How Tessian Human Layer Security Protects Employees
There will always be security threats, but there are strategies to provide a safer work experience for employees. Humans are imperfect and unpredictable, but by embracing the knowledge that it is our nature to make mistakes, we can combat these outcomes with security systems to fall back on. Security breaches are no joke, but when it comes to security, training, and awareness, there is a large disconnect between how much the average person needs to know about how the security software works.
Tessian’s mission is to secure the human layer of data breaches and security threats, allowing workers to feel comfortable working on computers without the stress of security getting in the way. Security software works best when integrated in a way that is the least intrusive – discrete or invisible until it is needed. This concept can seem abstract to understand, but Sadler offers a great analogy comparing Tessian’s software to the safety features on a car. People agree to wear seatbelts and purchase vehicles with airbags, knowing that inevitably a human will make an error and the safety features will be needed to save the day. Additionally, the security systems could be compared to credit card companies that monitor transactions to ensure their legitimacy or detect potential fraud.

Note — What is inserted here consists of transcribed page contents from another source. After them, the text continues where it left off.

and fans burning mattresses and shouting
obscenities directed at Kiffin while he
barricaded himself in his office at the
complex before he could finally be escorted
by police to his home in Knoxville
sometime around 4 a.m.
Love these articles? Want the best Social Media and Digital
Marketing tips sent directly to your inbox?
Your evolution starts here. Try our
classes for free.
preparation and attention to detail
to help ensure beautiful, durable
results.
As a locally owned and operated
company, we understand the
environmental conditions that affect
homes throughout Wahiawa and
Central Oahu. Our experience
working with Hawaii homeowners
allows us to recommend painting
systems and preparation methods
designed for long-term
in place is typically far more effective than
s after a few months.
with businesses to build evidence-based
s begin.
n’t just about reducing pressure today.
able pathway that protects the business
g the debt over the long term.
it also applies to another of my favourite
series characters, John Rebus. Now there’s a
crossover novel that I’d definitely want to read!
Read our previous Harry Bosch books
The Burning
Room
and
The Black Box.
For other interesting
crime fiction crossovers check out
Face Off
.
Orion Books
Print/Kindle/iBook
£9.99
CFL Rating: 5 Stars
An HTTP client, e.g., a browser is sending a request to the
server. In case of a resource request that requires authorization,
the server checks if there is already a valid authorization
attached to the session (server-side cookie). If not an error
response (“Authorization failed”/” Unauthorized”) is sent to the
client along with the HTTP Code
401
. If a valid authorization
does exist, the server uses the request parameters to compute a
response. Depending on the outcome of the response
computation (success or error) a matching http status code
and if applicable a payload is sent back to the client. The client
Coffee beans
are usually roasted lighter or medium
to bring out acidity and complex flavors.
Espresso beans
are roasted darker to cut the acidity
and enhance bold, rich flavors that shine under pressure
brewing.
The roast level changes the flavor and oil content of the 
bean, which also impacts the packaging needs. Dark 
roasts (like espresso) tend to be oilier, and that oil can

Technology is there to abstract the complexity away from the individual employee. However, it is impossible for every employee to 100% understand the security system, so providing an underlying safety feature will act as an invisible layer keeping us safe without bothering you or wasting time.
Tessian – The Future of Human Layer Email Security
Tessian aims to protect employees from themselves, and they have formed their brand to connect with that personable factor by choosing their slogan: Email Security for “OH SHIT” Moments. When it comes to innovative technology, so much of enterprise software and security seems so impersonal, robotic, and serious – even though it is serious. So, Tessian branded itself to connect with the human in all of us, injecting an element of fun into a serious, and somewhat boring, industry.
Historically, the focus of security solutions has been on the machine layer of a company, including the devices and networks. Tessian takes a novel approach, focusing on a common cause of security breaches that are often overlooked: a business’ employees. Human layer security technology considers human behavior, which helps it to adapt to the way you work and prevent security breaches through email.
Sadler’s unique career founded upon engineering and design has created innovations within the cybersecurity industry that have shaped the future of email security. By focusing on the human element of errors, the automated technology allows individuals to stay focused on their work, knowing a hidden layer of security protects them from potential errors. In a world of uncertainty, companies can utilize Tessian’s software to empower employees to work their best every day.